* _TASK INSTRUCTIONS_:
In the passage on Lynch syndrome test systems below, list every item of required premarket information that begins with the words "A detailed description of".

* _EXCERPTED PASSAGE_:
═══

(a)
Identification. Lynch syndrome test systems are in vitro diagnostic tests for use with tumor tissue to identify previously diagnosed cancer patients at risk for having Lynch syndrome.(b)
Classification. Class II (special controls). The special controls for this device are:(1) Premarket notification submissions must include the following information, as appropriate:
(i) A detailed description of all test components, including all provided reagents, and required but not provided, ancillary reagents.
(ii) A detailed description of instrumentation and equipment, including illustrations or photographs of non-standard equipment or manuals.
(iii) Detailed documentation of the device software, including, but not limited to, standalone software applications and hardware-based devices that incorporate software.
(iv) A detailed description of quality controls including appropriate positive and negative controls that are recommended or provided.
(v) Detailed specifications for sample collection, processing, and storage.
(vi) A detailed description of methodology and assay procedure.
(vii) A description of the assay cut-off (
i.e., the medical decision point between positive and negative results) or other relevant criteria that distinguishes positive and negative results, or ordinal classes of marker expression, including the rationale for the chosen cut-off or other relevant criteria and results supporting validation of the cut-off.(viii) Detailed specification of the criteria for test result interpretation and reporting.
(ix) Detailed information demonstrating the performance characteristics of the device, including:
(A) Data from an appropriate study demonstrating clinical accuracy using well-characterized clinical specimens representative of the intended use population (
i.e., concordance to Deoxyribonucleic Acid (DNA) sequencing results of the Lynch syndrome associated genes or method comparison to the predicate device using samples with known alterations in genes representative of Lynch syndrome). Pre-specified acceptance criteria must be provided and followed.(B) Appropriate device reproducibility data investigating all sources of variance (
e.g., for distributed tests, data generated using a minimum of three sites, of which at least two sites must be external sites). Each site must perform testing over a minimum of 5 nonconsecutive days evaluating a sample panel that spans the claimed measuring range, and includes the clinical threshold. Pre-specified acceptance criteria must be provided and followed.(C) Data demonstrating reader reproducibility, both within-reader and between-reader, assessed by three readers over 3 nonconsecutive days at each site, including a 2 week washout period between reads, as appropriate.
═══
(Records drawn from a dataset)
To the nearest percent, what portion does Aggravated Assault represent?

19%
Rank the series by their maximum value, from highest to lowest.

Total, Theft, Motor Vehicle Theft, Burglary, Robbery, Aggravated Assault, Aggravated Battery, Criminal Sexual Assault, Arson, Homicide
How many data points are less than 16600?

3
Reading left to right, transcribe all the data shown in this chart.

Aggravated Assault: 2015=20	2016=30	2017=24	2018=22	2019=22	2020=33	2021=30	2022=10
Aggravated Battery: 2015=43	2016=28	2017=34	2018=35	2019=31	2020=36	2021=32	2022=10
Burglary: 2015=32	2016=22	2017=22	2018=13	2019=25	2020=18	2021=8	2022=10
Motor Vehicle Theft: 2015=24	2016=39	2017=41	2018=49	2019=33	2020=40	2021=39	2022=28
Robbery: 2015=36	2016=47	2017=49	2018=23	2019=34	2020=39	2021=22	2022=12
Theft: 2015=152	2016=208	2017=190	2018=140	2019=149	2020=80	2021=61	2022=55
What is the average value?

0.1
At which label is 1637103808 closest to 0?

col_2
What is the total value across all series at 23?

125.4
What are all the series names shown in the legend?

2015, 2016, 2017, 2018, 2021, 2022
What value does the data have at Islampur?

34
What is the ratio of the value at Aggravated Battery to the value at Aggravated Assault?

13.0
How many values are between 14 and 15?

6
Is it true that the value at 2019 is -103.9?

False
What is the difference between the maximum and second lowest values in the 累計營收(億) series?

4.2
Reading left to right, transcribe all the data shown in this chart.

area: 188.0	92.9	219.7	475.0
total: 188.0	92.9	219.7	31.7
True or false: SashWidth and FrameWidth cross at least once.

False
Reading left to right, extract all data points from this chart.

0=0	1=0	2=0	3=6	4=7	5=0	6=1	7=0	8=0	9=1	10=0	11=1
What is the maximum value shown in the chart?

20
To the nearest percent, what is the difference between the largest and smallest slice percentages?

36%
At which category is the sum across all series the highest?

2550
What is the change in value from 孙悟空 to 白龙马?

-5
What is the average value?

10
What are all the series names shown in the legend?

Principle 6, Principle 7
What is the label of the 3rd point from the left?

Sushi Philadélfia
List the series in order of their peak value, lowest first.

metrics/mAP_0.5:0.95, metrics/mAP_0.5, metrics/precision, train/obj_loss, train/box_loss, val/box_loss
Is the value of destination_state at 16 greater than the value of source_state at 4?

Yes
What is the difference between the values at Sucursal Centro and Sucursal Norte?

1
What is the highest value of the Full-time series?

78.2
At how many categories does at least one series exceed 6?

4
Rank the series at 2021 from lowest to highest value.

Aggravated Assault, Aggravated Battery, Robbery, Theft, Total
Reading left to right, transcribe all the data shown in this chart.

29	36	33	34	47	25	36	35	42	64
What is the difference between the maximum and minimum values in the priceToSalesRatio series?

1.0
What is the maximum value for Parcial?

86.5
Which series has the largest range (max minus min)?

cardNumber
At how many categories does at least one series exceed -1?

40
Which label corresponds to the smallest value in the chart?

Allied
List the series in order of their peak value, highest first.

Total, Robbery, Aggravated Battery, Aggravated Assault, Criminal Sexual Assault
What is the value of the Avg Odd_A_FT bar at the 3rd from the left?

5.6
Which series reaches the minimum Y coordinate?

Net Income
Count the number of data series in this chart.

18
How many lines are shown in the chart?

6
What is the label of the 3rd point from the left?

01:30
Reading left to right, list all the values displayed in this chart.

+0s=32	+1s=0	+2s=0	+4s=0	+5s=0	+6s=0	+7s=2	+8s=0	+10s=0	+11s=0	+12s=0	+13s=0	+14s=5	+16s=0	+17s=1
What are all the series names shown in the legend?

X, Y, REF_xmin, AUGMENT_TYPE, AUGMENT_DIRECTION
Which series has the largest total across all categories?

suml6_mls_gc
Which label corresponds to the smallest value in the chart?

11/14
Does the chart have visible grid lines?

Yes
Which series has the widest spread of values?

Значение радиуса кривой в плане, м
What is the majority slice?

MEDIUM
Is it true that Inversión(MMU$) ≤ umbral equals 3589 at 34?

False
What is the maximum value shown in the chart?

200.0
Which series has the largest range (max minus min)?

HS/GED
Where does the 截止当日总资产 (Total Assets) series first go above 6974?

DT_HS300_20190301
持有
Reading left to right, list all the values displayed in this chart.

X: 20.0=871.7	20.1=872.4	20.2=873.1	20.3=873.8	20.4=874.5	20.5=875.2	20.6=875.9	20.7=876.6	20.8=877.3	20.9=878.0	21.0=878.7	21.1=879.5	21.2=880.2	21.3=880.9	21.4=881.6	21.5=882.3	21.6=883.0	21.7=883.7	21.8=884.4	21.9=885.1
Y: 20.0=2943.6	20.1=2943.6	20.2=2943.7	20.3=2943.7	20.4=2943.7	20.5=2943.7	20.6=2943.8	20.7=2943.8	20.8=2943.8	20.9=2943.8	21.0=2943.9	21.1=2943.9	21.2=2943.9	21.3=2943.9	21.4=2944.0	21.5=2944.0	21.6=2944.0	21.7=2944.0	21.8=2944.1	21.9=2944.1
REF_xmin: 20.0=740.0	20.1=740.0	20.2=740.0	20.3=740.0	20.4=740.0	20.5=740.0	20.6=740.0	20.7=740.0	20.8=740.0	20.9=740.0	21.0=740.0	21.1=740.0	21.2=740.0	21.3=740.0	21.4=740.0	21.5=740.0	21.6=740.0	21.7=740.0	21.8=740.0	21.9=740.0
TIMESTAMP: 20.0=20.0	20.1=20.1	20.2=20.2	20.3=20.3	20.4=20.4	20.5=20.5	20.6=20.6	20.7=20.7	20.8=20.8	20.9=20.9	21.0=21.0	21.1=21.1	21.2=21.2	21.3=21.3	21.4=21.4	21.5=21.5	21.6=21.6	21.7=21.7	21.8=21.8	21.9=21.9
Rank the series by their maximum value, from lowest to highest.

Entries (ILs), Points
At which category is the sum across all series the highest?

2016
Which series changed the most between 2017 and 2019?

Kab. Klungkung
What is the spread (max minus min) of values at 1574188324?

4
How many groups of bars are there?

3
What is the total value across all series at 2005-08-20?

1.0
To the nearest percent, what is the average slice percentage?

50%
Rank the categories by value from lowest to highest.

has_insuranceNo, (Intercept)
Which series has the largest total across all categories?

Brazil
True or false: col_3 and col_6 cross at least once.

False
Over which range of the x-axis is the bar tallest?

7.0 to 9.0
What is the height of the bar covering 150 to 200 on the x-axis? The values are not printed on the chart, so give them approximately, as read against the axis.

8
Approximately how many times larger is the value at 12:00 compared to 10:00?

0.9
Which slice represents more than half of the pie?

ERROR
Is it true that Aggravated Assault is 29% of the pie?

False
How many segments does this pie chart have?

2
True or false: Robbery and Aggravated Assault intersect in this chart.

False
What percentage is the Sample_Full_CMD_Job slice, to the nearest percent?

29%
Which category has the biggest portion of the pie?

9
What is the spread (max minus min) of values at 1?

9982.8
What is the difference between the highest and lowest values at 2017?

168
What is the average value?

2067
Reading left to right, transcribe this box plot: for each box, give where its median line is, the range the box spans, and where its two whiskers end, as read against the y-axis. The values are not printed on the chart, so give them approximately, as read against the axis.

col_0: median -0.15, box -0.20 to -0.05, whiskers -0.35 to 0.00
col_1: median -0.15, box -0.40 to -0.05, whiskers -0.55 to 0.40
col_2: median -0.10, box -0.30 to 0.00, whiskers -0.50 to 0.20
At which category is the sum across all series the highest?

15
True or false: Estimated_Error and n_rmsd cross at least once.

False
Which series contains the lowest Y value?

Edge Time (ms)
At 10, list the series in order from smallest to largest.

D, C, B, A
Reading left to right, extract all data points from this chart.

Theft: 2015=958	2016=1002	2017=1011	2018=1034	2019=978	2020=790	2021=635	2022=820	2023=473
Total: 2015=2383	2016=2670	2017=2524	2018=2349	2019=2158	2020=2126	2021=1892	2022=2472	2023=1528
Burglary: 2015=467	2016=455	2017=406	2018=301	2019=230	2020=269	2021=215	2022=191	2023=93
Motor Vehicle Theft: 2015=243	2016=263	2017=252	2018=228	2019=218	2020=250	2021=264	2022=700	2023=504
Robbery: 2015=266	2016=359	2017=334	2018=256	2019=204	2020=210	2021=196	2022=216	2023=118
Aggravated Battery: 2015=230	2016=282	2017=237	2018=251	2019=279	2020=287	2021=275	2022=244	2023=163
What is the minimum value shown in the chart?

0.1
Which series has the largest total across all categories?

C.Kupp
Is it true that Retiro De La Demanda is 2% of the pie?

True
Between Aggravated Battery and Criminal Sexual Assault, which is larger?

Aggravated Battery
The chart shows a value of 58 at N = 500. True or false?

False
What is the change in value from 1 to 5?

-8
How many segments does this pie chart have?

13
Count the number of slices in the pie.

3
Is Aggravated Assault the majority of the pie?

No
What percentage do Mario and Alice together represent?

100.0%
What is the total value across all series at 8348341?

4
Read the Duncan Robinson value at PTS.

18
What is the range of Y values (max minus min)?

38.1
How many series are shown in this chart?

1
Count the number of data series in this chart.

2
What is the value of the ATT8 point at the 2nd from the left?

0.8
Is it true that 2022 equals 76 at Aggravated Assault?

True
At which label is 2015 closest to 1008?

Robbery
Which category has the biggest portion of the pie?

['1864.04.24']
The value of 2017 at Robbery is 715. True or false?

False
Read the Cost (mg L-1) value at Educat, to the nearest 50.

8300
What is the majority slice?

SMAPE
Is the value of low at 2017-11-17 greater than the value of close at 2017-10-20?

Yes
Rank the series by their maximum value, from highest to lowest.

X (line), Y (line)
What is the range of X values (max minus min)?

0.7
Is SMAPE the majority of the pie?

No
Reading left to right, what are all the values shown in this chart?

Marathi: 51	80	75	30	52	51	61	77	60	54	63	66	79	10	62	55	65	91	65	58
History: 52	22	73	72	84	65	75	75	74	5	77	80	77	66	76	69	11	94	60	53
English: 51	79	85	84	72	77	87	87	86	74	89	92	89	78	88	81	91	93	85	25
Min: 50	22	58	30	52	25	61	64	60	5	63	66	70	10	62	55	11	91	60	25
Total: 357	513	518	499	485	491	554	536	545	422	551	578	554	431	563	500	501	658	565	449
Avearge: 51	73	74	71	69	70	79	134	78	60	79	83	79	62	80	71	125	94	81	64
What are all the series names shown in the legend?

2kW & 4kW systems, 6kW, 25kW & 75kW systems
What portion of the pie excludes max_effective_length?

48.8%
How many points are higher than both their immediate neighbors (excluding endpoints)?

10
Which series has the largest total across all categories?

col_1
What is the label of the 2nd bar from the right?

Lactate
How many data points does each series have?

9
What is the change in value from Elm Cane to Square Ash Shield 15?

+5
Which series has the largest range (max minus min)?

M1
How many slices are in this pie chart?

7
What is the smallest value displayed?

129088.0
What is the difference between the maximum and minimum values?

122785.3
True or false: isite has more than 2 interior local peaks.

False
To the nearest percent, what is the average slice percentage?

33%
═══
* _FINISHED EXERCISE_:
- All test components, including all provided reagents, and required but not provided, ancillary reagents
- Instrumentation and equipment, including illustrations or photographs of non-standard equipment or manuals
- Quality controls, including appropriate positive and negative controls that are recommended or provided
- Methodology and assay procedure